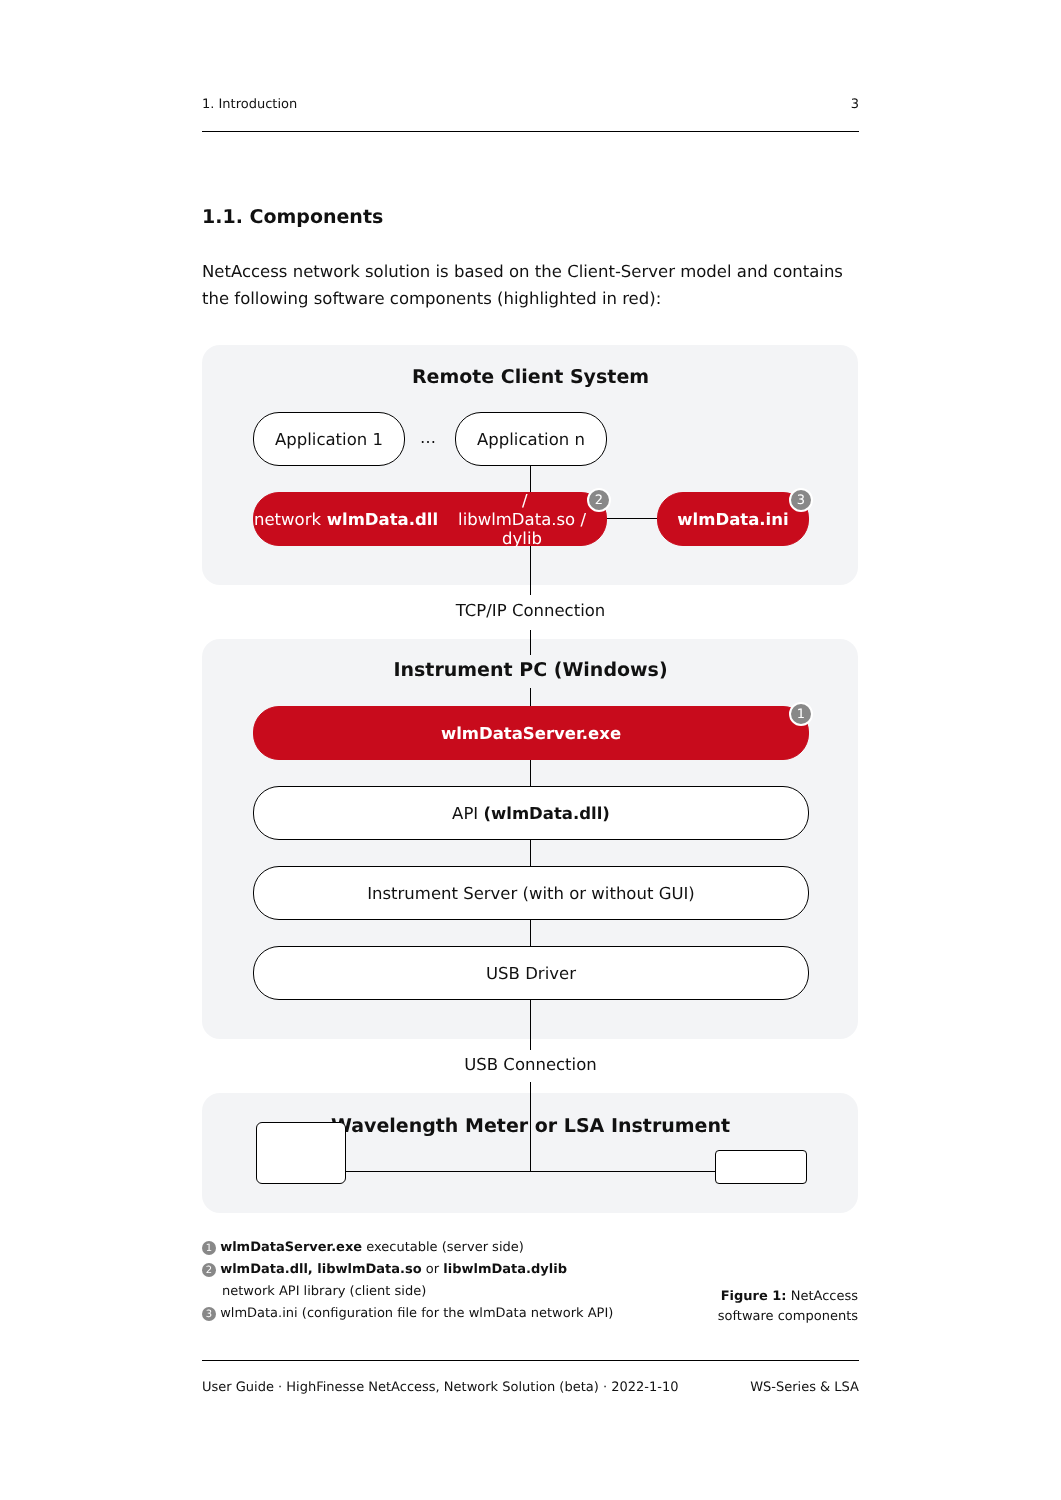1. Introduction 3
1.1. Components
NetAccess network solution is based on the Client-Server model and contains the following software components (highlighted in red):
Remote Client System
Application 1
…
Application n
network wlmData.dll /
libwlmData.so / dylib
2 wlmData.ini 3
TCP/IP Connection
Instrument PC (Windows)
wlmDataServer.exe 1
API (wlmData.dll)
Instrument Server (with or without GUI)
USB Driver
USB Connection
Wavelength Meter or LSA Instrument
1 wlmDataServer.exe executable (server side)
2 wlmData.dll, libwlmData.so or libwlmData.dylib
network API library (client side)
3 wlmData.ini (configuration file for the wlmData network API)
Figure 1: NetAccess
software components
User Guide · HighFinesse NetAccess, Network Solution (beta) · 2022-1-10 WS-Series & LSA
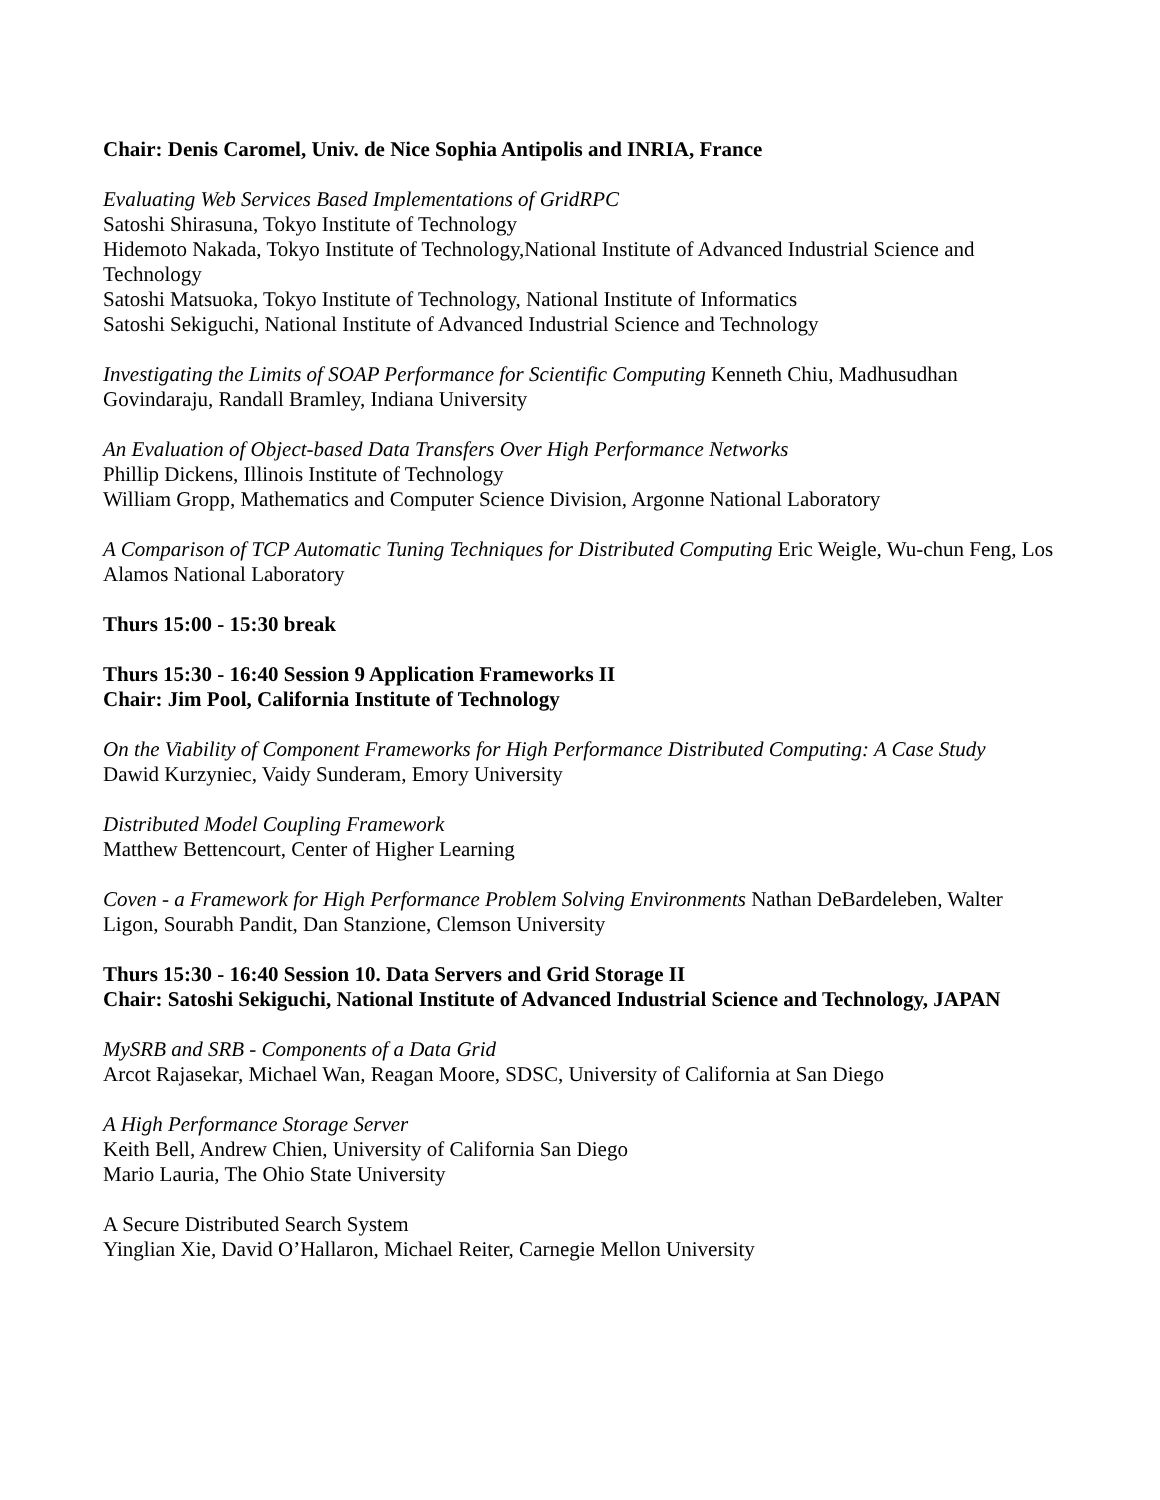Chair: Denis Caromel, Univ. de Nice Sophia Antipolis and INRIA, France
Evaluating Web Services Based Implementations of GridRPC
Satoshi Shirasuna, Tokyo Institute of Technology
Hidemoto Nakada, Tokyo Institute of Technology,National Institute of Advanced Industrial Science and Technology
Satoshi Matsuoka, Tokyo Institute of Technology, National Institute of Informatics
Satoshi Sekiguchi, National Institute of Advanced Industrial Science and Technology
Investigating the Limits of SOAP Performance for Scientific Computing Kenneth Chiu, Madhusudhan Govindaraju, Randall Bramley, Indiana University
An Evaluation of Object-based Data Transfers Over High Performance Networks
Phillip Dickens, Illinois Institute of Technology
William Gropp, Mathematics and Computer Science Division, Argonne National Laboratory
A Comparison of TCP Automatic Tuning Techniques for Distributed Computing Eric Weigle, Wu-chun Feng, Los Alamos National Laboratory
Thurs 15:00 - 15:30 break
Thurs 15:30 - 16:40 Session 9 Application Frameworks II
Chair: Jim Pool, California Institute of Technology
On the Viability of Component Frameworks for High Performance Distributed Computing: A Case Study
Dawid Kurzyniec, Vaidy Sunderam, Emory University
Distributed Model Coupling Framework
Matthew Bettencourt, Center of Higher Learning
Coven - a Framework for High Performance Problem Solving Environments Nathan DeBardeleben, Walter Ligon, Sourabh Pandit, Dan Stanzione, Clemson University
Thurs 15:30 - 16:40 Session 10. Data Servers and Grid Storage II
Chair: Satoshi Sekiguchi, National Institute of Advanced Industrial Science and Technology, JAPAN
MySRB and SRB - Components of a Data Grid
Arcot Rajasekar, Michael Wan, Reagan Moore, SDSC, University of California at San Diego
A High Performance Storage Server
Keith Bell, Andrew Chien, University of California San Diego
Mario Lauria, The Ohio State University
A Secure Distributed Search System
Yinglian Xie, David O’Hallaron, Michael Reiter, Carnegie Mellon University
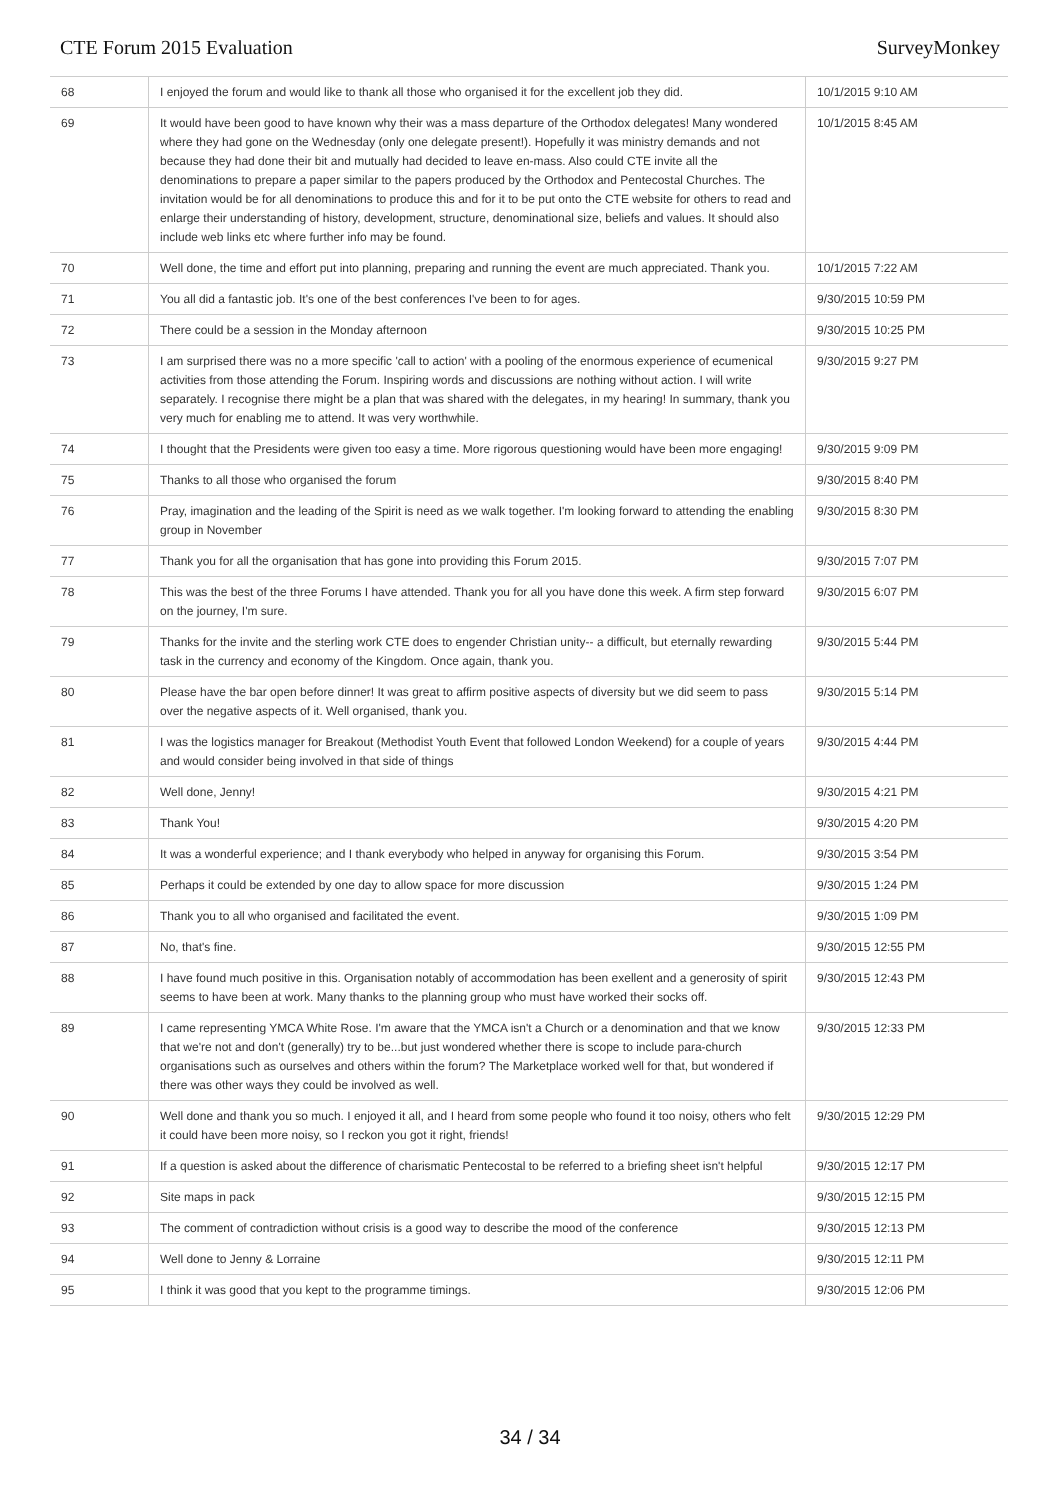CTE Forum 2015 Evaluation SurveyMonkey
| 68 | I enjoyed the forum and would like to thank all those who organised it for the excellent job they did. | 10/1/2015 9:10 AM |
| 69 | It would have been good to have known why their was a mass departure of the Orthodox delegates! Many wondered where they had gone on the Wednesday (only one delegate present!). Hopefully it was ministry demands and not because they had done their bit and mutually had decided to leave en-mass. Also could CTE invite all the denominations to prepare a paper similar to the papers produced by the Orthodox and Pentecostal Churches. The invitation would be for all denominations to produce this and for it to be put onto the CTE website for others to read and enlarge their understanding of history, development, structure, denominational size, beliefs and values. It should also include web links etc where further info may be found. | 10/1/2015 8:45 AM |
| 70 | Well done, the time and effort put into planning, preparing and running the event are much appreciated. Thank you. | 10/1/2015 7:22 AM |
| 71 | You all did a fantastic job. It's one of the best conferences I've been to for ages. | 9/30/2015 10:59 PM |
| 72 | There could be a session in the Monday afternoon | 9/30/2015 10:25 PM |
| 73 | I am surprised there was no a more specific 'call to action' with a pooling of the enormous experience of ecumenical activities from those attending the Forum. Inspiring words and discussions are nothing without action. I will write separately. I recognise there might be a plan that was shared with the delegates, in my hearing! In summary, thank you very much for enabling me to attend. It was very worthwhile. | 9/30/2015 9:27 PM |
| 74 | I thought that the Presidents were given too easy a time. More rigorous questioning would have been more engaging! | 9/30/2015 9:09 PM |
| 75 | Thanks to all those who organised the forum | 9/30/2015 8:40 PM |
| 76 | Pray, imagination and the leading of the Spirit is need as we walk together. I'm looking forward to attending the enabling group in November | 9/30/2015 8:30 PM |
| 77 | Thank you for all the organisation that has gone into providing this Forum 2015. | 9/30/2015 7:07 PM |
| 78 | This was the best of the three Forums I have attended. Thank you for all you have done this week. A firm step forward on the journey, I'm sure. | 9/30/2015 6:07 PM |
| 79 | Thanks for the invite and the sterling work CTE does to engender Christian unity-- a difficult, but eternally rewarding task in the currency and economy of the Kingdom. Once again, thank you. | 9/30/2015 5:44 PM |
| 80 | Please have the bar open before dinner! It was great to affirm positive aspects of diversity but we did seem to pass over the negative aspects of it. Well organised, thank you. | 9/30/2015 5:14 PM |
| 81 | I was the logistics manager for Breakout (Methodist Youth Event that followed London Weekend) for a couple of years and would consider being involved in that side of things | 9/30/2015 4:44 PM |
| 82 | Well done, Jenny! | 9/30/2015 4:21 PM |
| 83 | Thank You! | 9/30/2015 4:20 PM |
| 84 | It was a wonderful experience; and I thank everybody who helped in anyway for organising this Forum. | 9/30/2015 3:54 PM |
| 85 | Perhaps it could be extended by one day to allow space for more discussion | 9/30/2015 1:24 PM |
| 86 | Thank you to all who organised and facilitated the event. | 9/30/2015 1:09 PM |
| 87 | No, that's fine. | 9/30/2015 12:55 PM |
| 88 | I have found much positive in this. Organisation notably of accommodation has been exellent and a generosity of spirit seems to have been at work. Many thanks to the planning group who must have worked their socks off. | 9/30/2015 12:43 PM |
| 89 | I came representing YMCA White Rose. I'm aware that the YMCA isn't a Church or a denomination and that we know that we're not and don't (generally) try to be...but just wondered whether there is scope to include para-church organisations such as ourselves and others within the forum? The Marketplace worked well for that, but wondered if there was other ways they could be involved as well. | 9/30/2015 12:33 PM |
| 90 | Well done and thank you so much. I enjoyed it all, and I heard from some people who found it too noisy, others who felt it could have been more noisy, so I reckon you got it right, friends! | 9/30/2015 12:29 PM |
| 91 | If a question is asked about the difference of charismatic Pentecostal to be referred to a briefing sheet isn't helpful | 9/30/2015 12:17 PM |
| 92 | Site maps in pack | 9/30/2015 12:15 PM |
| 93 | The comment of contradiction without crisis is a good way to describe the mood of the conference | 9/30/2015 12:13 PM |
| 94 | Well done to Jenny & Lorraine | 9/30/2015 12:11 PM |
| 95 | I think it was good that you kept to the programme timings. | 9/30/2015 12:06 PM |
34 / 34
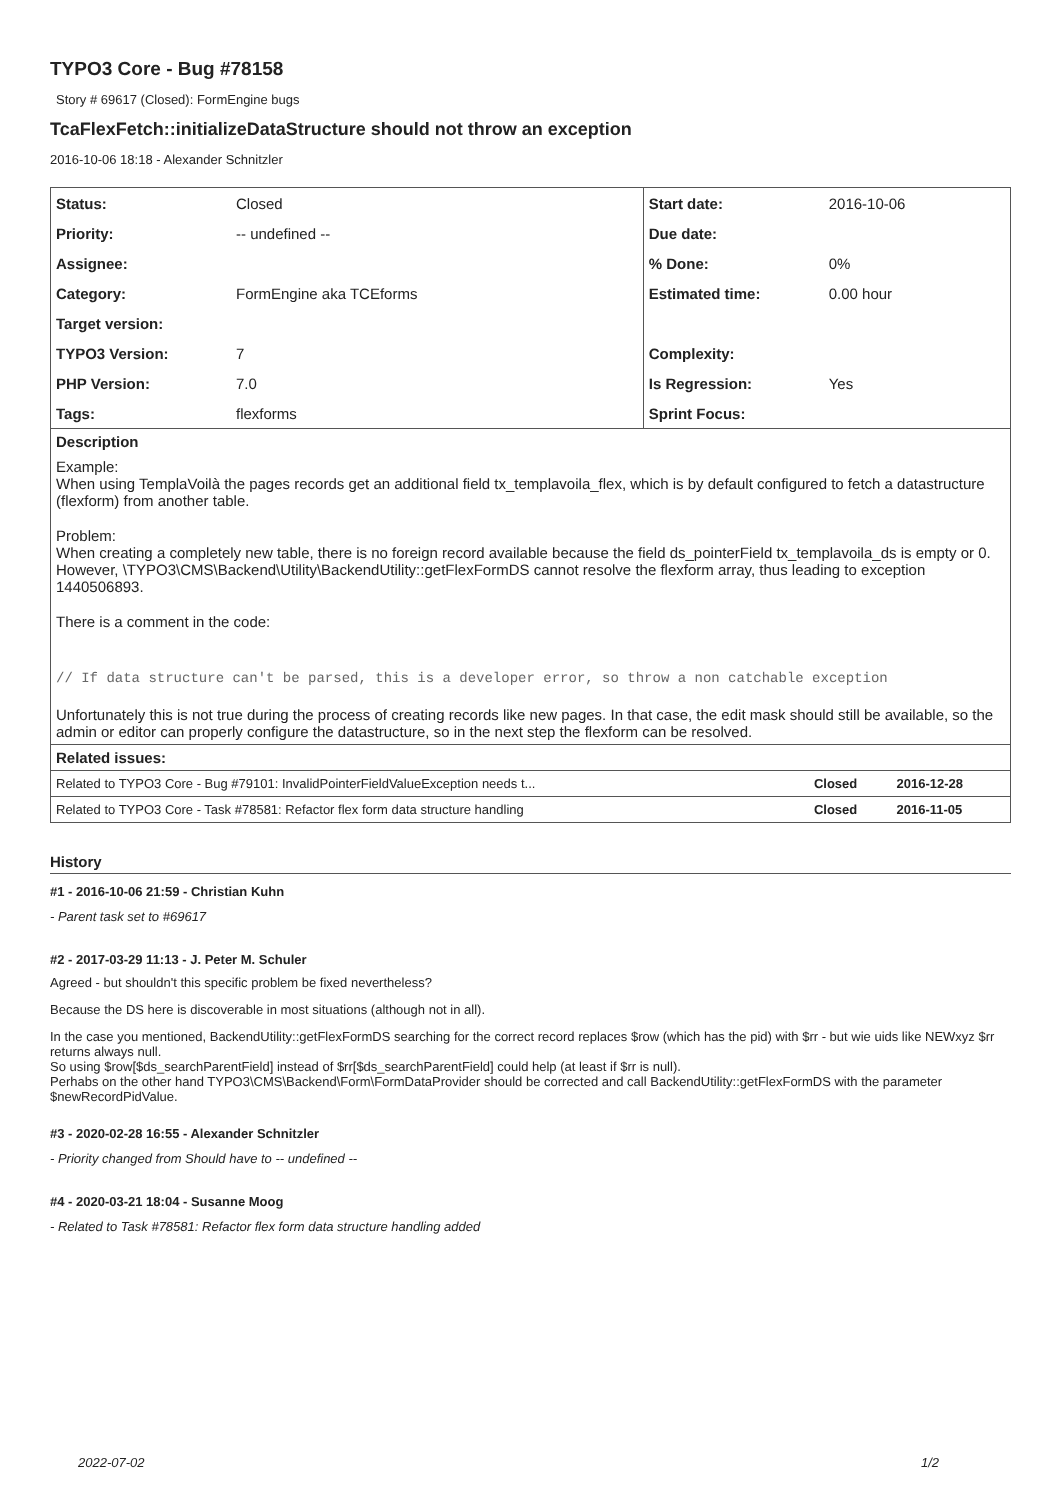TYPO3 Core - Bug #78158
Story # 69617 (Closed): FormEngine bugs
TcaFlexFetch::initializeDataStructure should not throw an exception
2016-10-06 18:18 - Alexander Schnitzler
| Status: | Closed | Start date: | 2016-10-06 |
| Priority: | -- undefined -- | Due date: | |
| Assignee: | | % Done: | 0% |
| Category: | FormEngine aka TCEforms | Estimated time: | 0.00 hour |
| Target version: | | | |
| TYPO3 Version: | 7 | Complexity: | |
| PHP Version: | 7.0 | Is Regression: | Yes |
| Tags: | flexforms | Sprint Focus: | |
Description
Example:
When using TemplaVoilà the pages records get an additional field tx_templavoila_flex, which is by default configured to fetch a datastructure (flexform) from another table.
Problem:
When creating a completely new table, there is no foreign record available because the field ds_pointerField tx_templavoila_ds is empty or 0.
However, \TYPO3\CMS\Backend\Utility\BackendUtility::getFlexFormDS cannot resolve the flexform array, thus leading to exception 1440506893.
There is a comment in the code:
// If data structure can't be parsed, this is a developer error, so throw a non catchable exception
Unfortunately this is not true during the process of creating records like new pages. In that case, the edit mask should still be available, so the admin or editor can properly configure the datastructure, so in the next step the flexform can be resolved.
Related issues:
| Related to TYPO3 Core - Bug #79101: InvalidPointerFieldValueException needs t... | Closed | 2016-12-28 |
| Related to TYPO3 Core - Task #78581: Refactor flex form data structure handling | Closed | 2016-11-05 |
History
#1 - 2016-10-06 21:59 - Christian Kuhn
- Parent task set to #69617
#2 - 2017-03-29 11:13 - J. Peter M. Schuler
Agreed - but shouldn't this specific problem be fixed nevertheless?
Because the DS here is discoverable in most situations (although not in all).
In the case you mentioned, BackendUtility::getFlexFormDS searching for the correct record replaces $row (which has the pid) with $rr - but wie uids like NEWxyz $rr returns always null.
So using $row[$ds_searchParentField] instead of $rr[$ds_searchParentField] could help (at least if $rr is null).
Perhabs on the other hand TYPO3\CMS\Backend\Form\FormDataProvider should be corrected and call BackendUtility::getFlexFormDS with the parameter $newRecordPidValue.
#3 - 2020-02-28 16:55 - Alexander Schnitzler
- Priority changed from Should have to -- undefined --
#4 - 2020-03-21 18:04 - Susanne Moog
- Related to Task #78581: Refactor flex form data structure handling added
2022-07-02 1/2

> **Work instructions**
Scan the material above for lines that contain the string "leading", and copy each such line.

> **Problem solution**
| 76 | Pray, imagination and the leading of the Spirit is need as we walk together. I'm looking forward to attending the enabling group in November | 9/30/2015 8:30 PM |
However, \TYPO3\CMS\Backend\Utility\BackendUtility::getFlexFormDS cannot resolve the flexform array, thus leading to exception 1440506893.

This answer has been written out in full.